:: Provided information ::

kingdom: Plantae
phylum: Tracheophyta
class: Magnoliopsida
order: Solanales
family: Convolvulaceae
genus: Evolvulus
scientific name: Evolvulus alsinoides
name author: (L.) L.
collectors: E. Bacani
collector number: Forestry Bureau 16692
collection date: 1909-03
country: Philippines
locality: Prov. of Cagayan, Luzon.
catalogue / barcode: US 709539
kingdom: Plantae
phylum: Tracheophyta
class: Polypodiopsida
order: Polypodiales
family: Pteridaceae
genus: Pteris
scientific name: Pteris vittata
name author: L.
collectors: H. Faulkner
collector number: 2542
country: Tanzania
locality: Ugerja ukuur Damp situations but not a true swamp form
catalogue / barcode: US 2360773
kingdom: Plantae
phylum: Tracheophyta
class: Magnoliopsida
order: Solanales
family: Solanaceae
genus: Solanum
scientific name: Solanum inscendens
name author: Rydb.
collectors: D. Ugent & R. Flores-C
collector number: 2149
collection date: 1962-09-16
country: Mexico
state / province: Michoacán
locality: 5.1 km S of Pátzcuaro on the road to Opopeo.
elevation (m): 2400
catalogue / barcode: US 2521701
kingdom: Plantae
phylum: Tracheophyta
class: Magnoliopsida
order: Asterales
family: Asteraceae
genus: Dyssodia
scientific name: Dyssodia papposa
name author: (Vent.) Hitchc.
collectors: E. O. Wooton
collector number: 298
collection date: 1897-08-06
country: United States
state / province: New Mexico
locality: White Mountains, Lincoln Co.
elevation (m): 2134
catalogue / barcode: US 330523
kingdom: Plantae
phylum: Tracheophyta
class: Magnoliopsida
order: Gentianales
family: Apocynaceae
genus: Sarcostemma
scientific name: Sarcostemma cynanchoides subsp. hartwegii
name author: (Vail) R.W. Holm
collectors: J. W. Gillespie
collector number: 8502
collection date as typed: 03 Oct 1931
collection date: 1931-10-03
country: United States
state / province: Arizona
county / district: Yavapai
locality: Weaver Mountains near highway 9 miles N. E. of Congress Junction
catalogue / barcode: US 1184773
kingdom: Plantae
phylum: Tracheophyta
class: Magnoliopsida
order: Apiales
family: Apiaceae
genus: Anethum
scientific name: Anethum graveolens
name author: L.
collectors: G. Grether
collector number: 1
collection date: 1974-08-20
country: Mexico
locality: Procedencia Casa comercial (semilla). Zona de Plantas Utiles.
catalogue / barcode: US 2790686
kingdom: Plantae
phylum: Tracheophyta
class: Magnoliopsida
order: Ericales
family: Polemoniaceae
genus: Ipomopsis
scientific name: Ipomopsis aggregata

:::

The exercise -> Copy out every line of the material above without changing anything, keeping each field name with its value and in its original order.

Finished task ->
kingdom: Plantae
phylum: Tracheophyta
class: Magnoliopsida
order: Solanales
family: Convolvulaceae
genus: Evolvulus
scientific name: Evolvulus alsinoides
name author: (L.) L.
collectors: E. Bacani
collector number: Forestry Bureau 16692
collection date: 1909-03
country: Philippines
locality: Prov. of Cagayan, Luzon.
catalogue / barcode: US 709539
kingdom: Plantae
phylum: Tracheophyta
class: Polypodiopsida
order: Polypodiales
family: Pteridaceae
genus: Pteris
scientific name: Pteris vittata
name author: L.
collectors: H. Faulkner
collector number: 2542
country: Tanzania
locality: Ugerja ukuur Damp situations but not a true swamp form
catalogue / barcode: US 2360773
kingdom: Plantae
phylum: Tracheophyta
class: Magnoliopsida
order: Solanales
family: Solanaceae
genus: Solanum
scientific name: Solanum inscendens
name author: Rydb.
collectors: D. Ugent & R. Flores-C
collector number: 2149
collection date: 1962-09-16
country: Mexico
state / province: Michoacán
locality: 5.1 km S of Pátzcuaro on the road to Opopeo.
elevation (m): 2400
catalogue / barcode: US 2521701
kingdom: Plantae
phylum: Tracheophyta
class: Magnoliopsida
order: Asterales
family: Asteraceae
genus: Dyssodia
scientific name: Dyssodia papposa
name author: (Vent.) Hitchc.
collectors: E. O. Wooton
collector number: 298
collection date: 1897-08-06
country: United States
state / province: New Mexico
locality: White Mountains, Lincoln Co.
elevation (m): 2134
catalogue / barcode: US 330523
kingdom: Plantae
phylum: Tracheophyta
class: Magnoliopsida
order: Gentianales
family: Apocynaceae
genus: Sarcostemma
scientific name: Sarcostemma cynanchoides subsp. hartwegii
name author: (Vail) R.W. Holm
collectors: J. W. Gillespie
collector number: 8502
collection date as typed: 03 Oct 1931
collection date: 1931-10-03
country: United States
state / province: Arizona
county / district: Yavapai
locality: Weaver Mountains near highway 9 miles N. E. of Congress Junction
catalogue / barcode: US 1184773
kingdom: Plantae
phylum: Tracheophyta
class: Magnoliopsida
order: Apiales
family: Apiaceae
genus: Anethum
scientific name: Anethum graveolens
name author: L.
collectors: G. Grether
collector number: 1
collection date: 1974-08-20
country: Mexico
locality: Procedencia Casa comercial (semilla). Zona de Plantas Utiles.
catalogue / barcode: US 2790686
kingdom: Plantae
phylum: Tracheophyta
class: Magnoliopsida
order: Ericales
family: Polemoniaceae
genus: Ipomopsis
scientific name: Ipomopsis aggregata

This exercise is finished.